Créé en 1995, le prêt à taux zéro est un crédit sans intérêts proposé par l'État. Ce dispositif accompagne les foyers primo-accédants en finançant une partie du bien.

Depuis le 1er avril 2025, et jusqu'au 31 décembre 2027, le PTZ a été massivement élargi :

  • dans le neuf, le PTZ est désormais accessible sur l'ensemble du territoire français (et plus uniquement en zone tendue), pour les logements collectifs comme pour les maisons individuelles ;
  • dans l'ancien, le PTZ reste possible uniquement en zones B2 et C (villes moyennes et zones rurales), à condition que des travaux de rénovation représentent au moins 25 % du coût total de l'opération.

Selon les chiffres officiels, 73 % des ménages français sont éligibles au PTZ en 2026.

Le prêt à taux zéro est attribué sous conditions de revenus. Les plafonds varient en fonction de la localisation du bien concerné ainsi que de la composition du foyer qui y habitera. Ces plafonds ont été revalorisés de 8 à 13 % en 2026 pour ouvrir le dispositif à davantage de foyers modestes et intermédiaires.

De la même manière, le montant accordé diffère selon le prix d'achat du logement, sa situation et le nombre de personnes qui y vivent. Il peut atteindre 180 000 € dans le neuf et 132 000 € dans l'ancien, et financer jusqu'à 50 % du coût total de l'opération.

En parallèle du PTZ, il est possible de souscrire à l'éco-PTZ, un autre prêt aidé de l'État dédié au financement des travaux de rénovation énergétique. Nouveauté importante : depuis 2025, le PTZ est cumulable avec MaPrimeRénov' pour les rénovations d'ampleur.

Le prêt accession d'Action Logement (ancien « 1 % logement »)

De son côté, Action Logement agit également pour faciliter l'accession à la propriété en proposant un prêt à taux préférentiel de 1 % (hors assurance), fixe sur toute la durée du prêt. Ce dispositif s'adresse aux foyers qui souhaitent faire bâtir ou acquérir une résidence principale dans le neuf, ou via une accession sociale (PSLA, bail réel solidaire, vente HLM).

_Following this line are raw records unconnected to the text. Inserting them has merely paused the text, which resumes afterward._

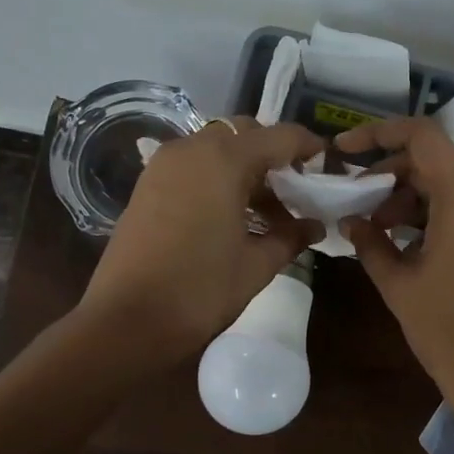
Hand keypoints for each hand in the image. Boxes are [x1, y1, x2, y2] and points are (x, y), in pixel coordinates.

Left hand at [79, 118, 324, 366]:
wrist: (127, 320)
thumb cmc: (200, 290)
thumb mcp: (256, 265)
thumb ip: (290, 237)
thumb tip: (315, 226)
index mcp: (224, 159)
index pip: (279, 136)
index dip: (308, 146)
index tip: (326, 164)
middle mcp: (191, 149)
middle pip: (243, 133)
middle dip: (273, 154)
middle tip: (294, 189)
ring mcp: (163, 165)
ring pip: (215, 148)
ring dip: (244, 167)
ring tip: (266, 210)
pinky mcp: (146, 185)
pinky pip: (192, 165)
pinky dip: (217, 177)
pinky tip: (231, 214)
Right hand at [339, 117, 453, 453]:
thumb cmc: (447, 331)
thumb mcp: (398, 285)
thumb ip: (370, 242)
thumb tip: (352, 221)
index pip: (423, 137)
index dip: (379, 134)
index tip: (344, 149)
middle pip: (437, 162)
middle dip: (392, 175)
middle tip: (357, 201)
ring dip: (413, 198)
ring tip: (380, 230)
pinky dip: (437, 215)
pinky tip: (411, 245)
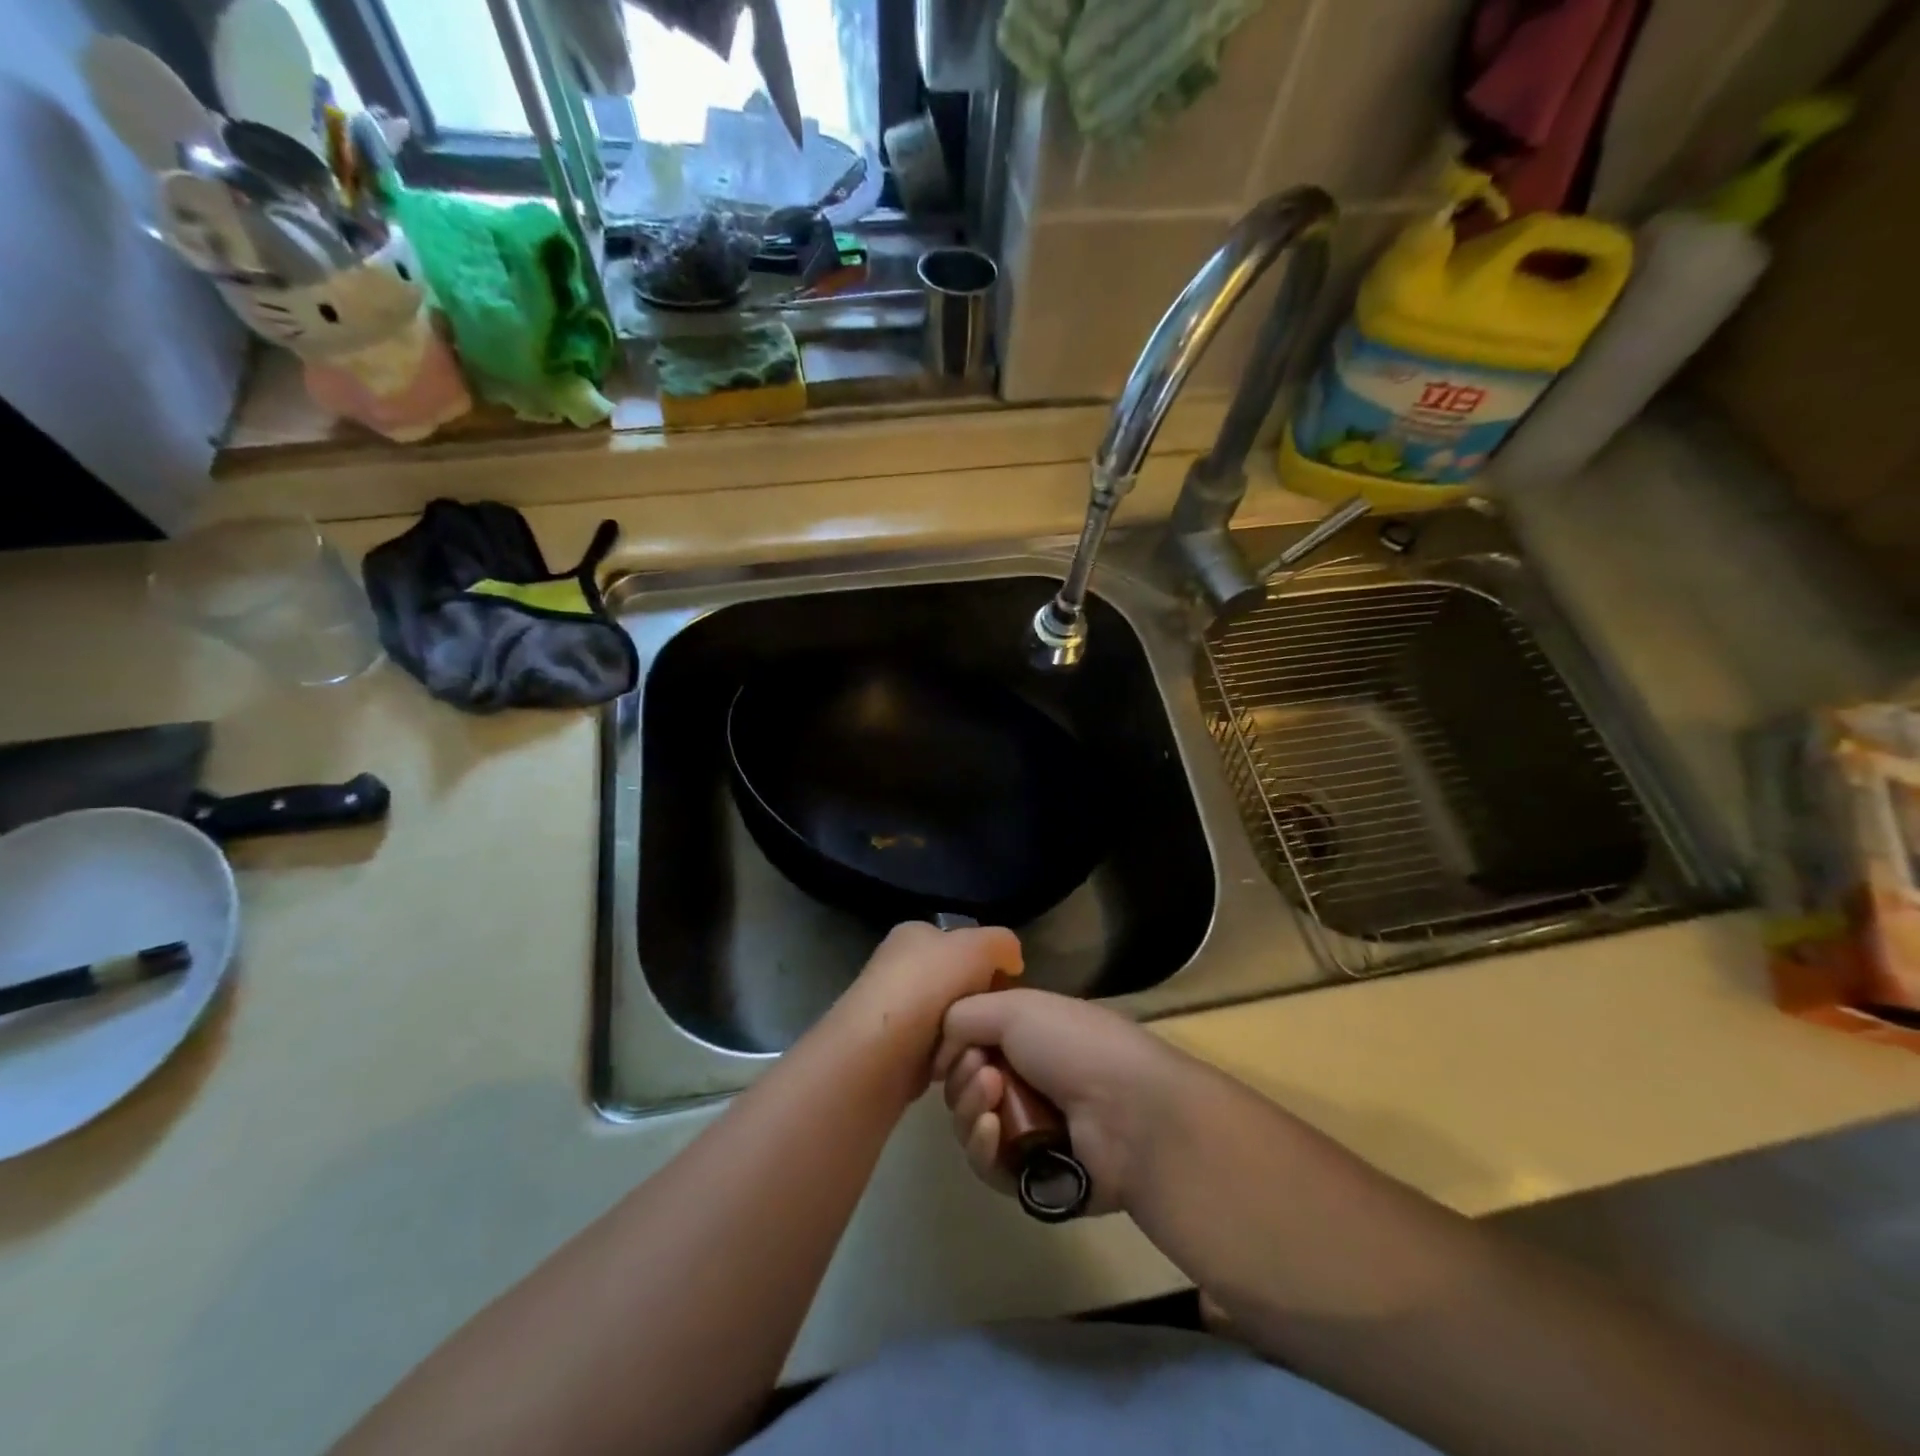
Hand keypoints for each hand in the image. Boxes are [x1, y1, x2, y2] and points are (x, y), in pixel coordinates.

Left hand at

À noter qu'il finance seulement une partie de cette acquisition, puisque son montant maximum est de 30 000 € (porté à 40 000 € dans le cadre d'une vente HLM), dans la limite de 40 % du coût total de l'opération. Sa durée ne peut excéder 25 ans.

Il s'adresse aux salariés du secteur privé non agricole dont l'entreprise compte au moins 10 salariés. Pour les salariés du secteur agricole, il existe un dispositif équivalent : le prêt Agri-Accession.

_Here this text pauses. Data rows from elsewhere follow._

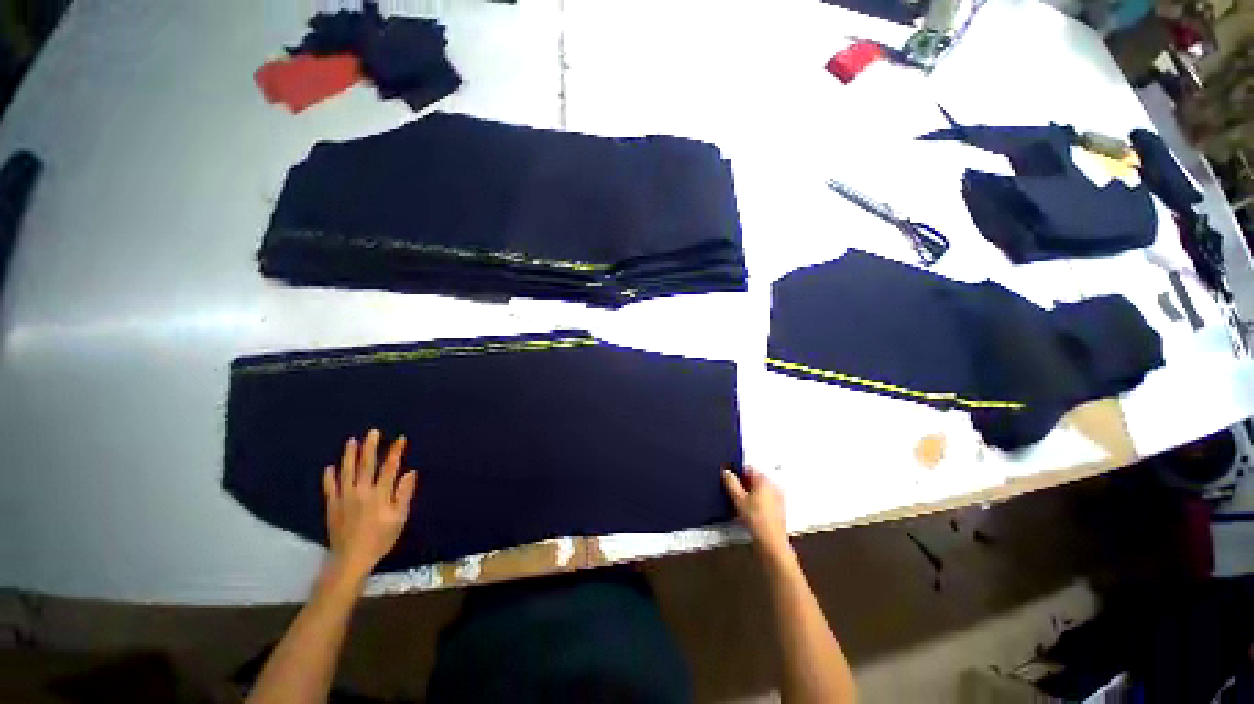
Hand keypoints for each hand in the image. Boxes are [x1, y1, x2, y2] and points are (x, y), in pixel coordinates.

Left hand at [323, 429, 418, 580]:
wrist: (351, 559)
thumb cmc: (380, 539)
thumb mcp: (399, 518)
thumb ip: (404, 494)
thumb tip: (411, 473)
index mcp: (380, 494)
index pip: (389, 467)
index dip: (395, 452)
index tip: (400, 439)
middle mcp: (361, 492)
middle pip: (366, 465)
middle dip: (370, 447)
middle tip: (372, 432)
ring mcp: (344, 498)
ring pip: (346, 472)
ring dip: (350, 455)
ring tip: (352, 441)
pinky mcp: (332, 506)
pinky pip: (330, 487)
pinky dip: (330, 476)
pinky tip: (331, 467)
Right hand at [723, 467, 791, 560]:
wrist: (772, 543)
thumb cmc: (755, 518)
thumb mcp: (738, 499)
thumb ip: (731, 483)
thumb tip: (726, 471)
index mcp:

Bon à savoir : le prêt accession Action Logement est cumulable avec le PTZ, le prêt d'accession sociale (PAS) et un prêt immobilier classique — une combinaison particulièrement avantageuse pour les primo-accédants.

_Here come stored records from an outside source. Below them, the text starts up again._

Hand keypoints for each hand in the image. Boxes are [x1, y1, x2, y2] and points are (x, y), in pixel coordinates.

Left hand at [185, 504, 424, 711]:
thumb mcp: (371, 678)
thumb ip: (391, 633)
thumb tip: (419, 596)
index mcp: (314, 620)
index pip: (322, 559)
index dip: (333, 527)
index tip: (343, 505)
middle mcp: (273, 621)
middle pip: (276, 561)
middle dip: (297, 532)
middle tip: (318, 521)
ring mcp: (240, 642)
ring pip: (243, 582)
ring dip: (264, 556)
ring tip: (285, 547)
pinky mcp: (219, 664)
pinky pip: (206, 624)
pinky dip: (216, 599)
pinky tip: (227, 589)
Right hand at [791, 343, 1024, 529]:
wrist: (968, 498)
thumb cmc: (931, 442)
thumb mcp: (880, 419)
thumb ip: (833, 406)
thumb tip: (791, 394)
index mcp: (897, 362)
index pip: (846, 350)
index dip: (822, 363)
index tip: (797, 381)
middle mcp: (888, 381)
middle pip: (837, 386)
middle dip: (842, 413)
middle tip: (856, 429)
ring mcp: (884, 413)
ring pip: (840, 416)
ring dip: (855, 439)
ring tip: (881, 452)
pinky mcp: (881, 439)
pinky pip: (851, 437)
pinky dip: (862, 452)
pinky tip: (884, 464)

Le prêt d'accession sociale (PAS)

Un achat immobilier, dans le neuf ou l'ancien, peut aussi être financé grâce au prêt d'accession sociale. Celui-ci s'adresse majoritairement aux foyers ayant des revenus modestes : des plafonds de ressources, qui varient selon la situation du logement, doivent être respectés pour y prétendre.

Le PAS présente plusieurs avantages comme une durée de remboursement pouvant aller jusqu'à 30 ans et des frais de notaire réduits. Il est, en outre, cumulable avec d'autres types de prêts aidés.

Ce qu'il faut retenir à propos des aides au logement

  • Il existe des aides pour tout le monde, locataires et propriétaires, jeunes ou moins jeunes ;
  • Certaines d'entre elles permettent d'alléger considérablement les factures liées au logement ;
  • Une grande partie des aides au logement visent à réduire les inégalités sociales, en prenant en compte les ressources des bénéficiaires ;
  • Avec des aides comme MaPrimeRénov' ou l'éco-PTZ, la rénovation énergétique du parc immobilier français est au cœur des préoccupations ;
  • Le principal frein à ces dispositifs reste leur méconnaissance : selon le baromètre Ipsos x Klaro 2026, 55 % des salariés ont déjà renoncé à demander une aide parce qu'ils trouvaient la démarche trop longue ou trop complexe. Pour les RH, communiquer activement sur ces dispositifs auprès des collaborateurs est un levier puissant — et gratuit — pour soutenir leur pouvoir d'achat.